**Directions**
In the data that follows, every line containing the word "cause" should be returned.

-- -- --

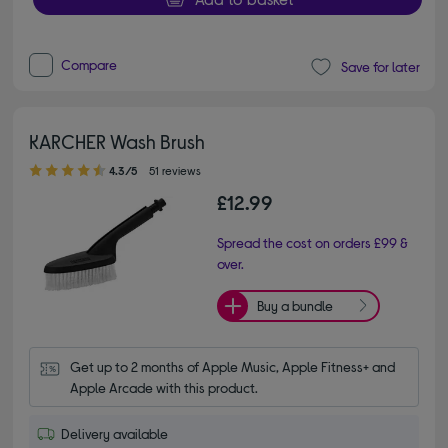
Compare
Save for later
KARCHER Wash Brush
4.30 out of 5 stars
4.3/5
51 reviews
£12.99
Spread the cost on orders £99 &
over.
Buy a bundle
Get up to 2 months of Apple Music, Apple Fitness+ and 
Apple Arcade with this product.
Delivery available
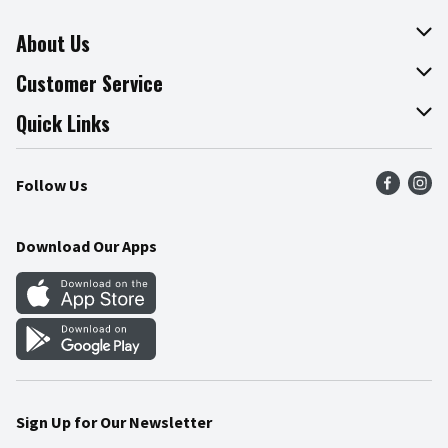
About Us
About The Fresh Grocer
Customer Service
Join Our Team
Online Tips & Tricks
Quick Links
Press Room
Product Recalls
Find a Store
Follow Us
Community
Food Safety
Weekly Circular
Contact Us
Recipes
Download Our Apps
Gift Cards
Mobile Apps
Blog
Cookie Preference Center
Sign Up for Our Newsletter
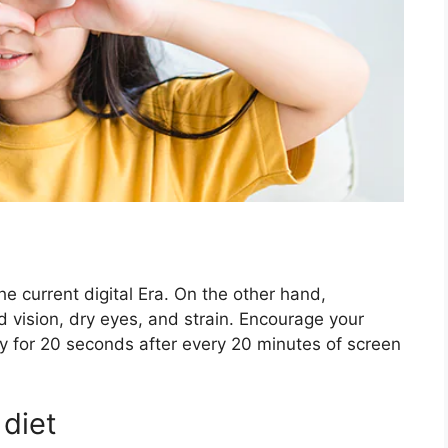
the current digital Era. On the other hand,
 vision, dry eyes, and strain. Encourage your
y for 20 seconds after every 20 minutes of screen
 diet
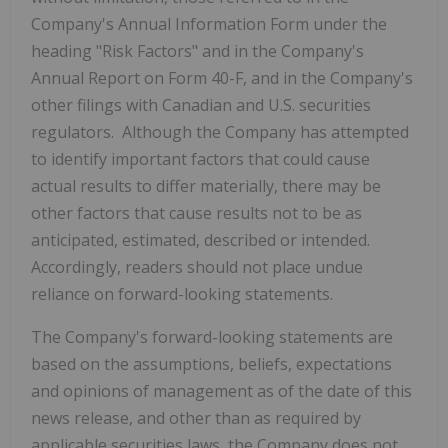
Company's Annual Information Form under the
heading "Risk Factors" and in the Company's
Annual Report on Form 40-F, and in the Company's
other filings with Canadian and U.S. securities
regulators. Although the Company has attempted
to identify important factors that could cause
actual results to differ materially, there may be
other factors that cause results not to be as
anticipated, estimated, described or intended.
Accordingly, readers should not place undue
reliance on forward-looking statements.
The Company's forward-looking statements are
based on the assumptions, beliefs, expectations
and opinions of management as of the date of this
news release, and other than as required by
applicable securities laws, the Company does not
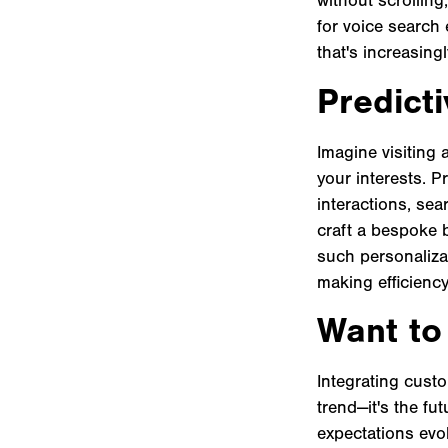
for voice search 
that's increasing
Predicti
Imagine visiting 
your interests. P
interactions, sea
craft a bespoke b
such personaliza
making efficiency
Want to
Integrating custo
trend—it's the fu
expectations evol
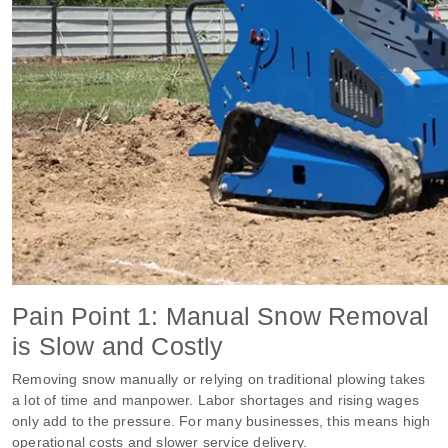
Pain Point 1: Manual Snow Removal
is Slow and Costly
Removing snow manually or relying on traditional plowing takes
a lot of time and manpower. Labor shortages and rising wages
only add to the pressure. For many businesses, this means high
operational costs and slower service delivery.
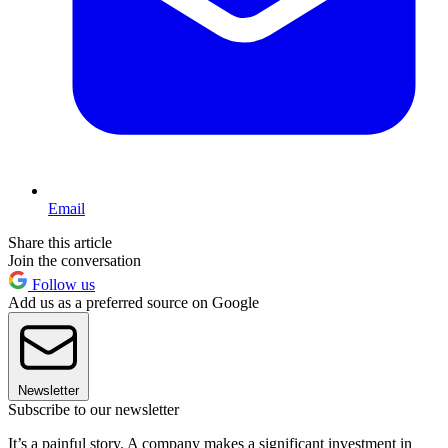
Email
Share this article
Join the conversation
Follow us
Add us as a preferred source on Google
Newsletter
Subscribe to our newsletter
It’s a painful story. A company makes a significant investment in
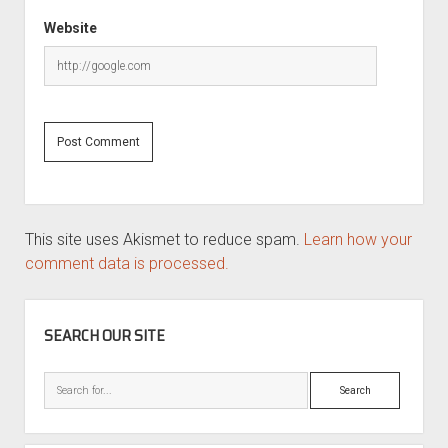
Website
This site uses Akismet to reduce spam.
Learn how your
comment data is processed.
SIDEBAR
SEARCH OUR SITE
Search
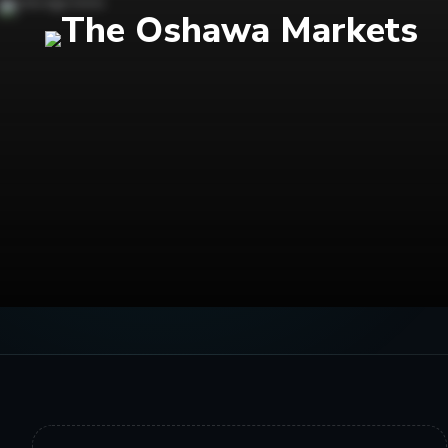
← MARKETS BLOG
STORY ARCHIVE
Healthy Ch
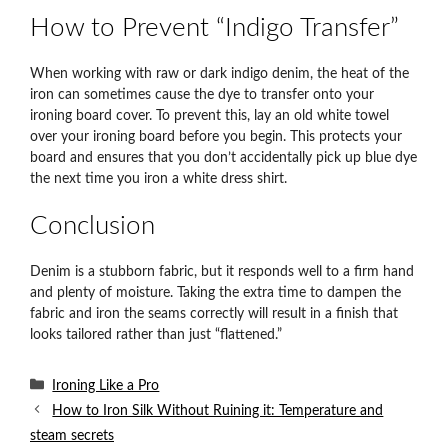
How to Prevent “Indigo Transfer”
When working with raw or dark indigo denim, the heat of the
iron can sometimes cause the dye to transfer onto your
ironing board cover. To prevent this, lay an old white towel
over your ironing board before you begin. This protects your
board and ensures that you don’t accidentally pick up blue dye
the next time you iron a white dress shirt.
Conclusion
Denim is a stubborn fabric, but it responds well to a firm hand
and plenty of moisture. Taking the extra time to dampen the
fabric and iron the seams correctly will result in a finish that
looks tailored rather than just “flattened.”
Categories
Ironing Like a Pro
How to Iron Silk Without Ruining it: Temperature and
steam secrets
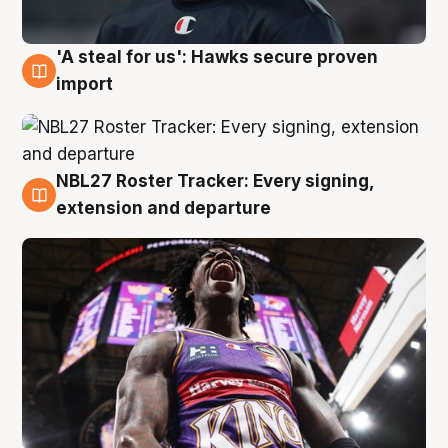
'A steal for us': Hawks secure proven
5 Aug
import
NBL27 Roster Tracker: Every signing,
5 Aug
extension and departure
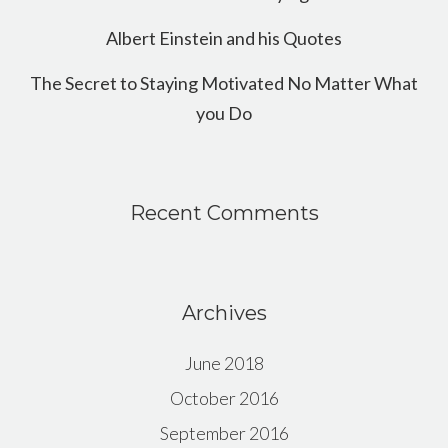
Albert Einstein and his Quotes
The Secret to Staying Motivated No Matter What
you Do
Recent Comments
Archives
June 2018
October 2016
September 2016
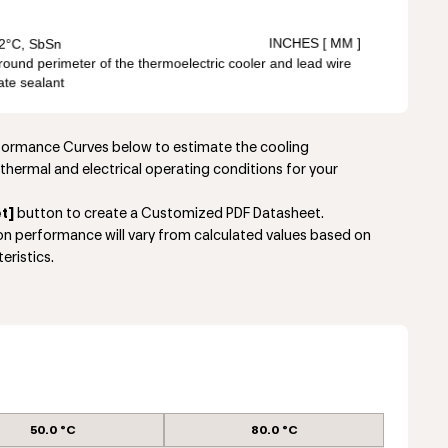
rformance Curves below to estimate the cooling
thermal and electrical operating conditions for your
t]
button to create a Customized PDF Datasheet.
ion performance will vary from calculated values based on
eristics.
50.0 °C
80.0 °C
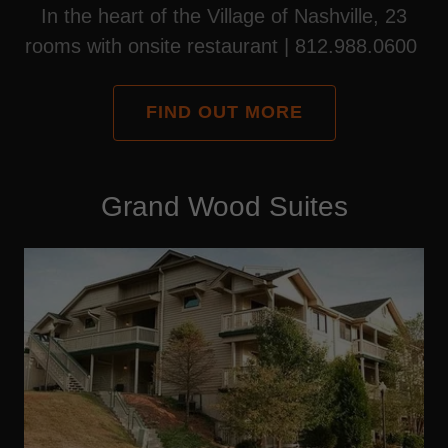
In the heart of the Village of Nashville, 23
rooms with onsite restaurant | 812.988.0600
FIND OUT MORE
Grand Wood Suites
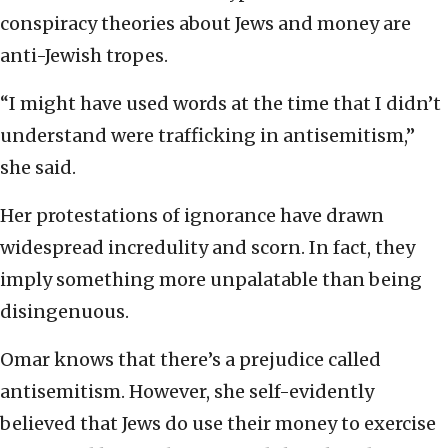
conspiracy theories about Jews and money are
anti-Jewish tropes.
“I might have used words at the time that I didn’t
understand were trafficking in antisemitism,”
she said.
Her protestations of ignorance have drawn
widespread incredulity and scorn. In fact, they
imply something more unpalatable than being
disingenuous.
Omar knows that there’s a prejudice called
antisemitism. However, she self-evidently
believed that Jews do use their money to exercise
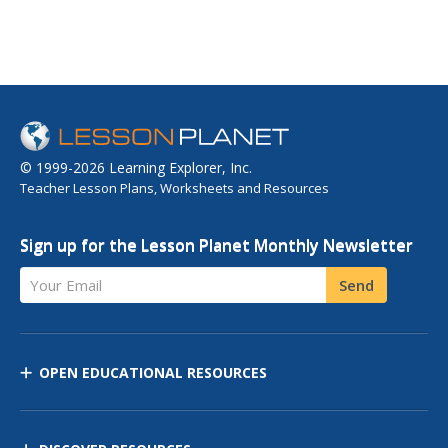
© 1999-2026 Learning Explorer, Inc.
Teacher Lesson Plans, Worksheets and Resources
Sign up for the Lesson Planet Monthly Newsletter
Your Email
Send
OPEN EDUCATIONAL RESOURCES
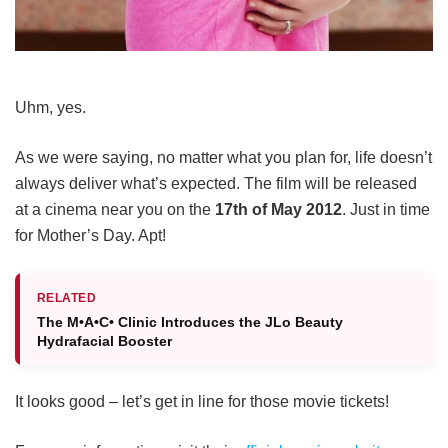
Uhm, yes.
As we were saying, no matter what you plan for, life doesn’t
always deliver what’s expected. The film will be released
at a cinema near you on the
17th of May 2012
. Just in time
for Mother’s Day. Apt!
RELATED
The M•A•C• Clinic Introduces the JLo Beauty
Hydrafacial Booster
It looks good – let’s get in line for those movie tickets!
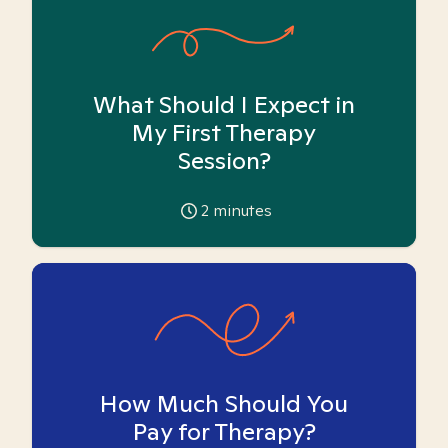
What Should I Expect in
My First Therapy
Session?
2
minutes
How Much Should You
Pay for Therapy?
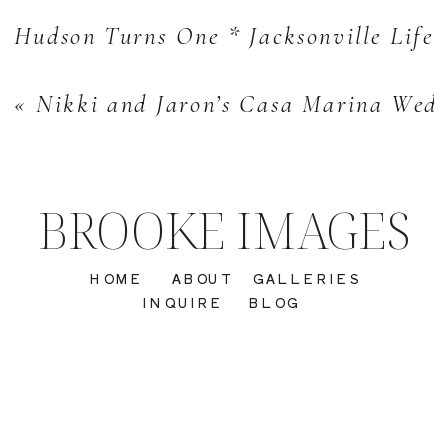
Hudson Turns One * Jacksonville Lifes
«
Nikki and Jaron’s Casa Marina Wedd
BROOKE IMAGES
HOME
ABOUT
GALLERIES
INQUIRE
BLOG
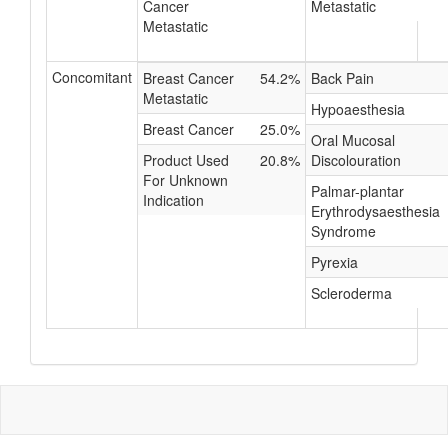
Cancer
Metastatic
Metastatic
Concomitant
Breast Cancer
54.2%
Back Pain
Metastatic
Hypoaesthesia
Breast Cancer
25.0%
Oral Mucosal
Product Used
20.8%
Discolouration
For Unknown
Palmar-plantar
Indication
Erythrodysaesthesia
Syndrome
Pyrexia
Scleroderma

-- -- --

**Response to this task**
to identify important factors that could cause
other factors that cause results not to be as
iron can sometimes cause the dye to transfer onto your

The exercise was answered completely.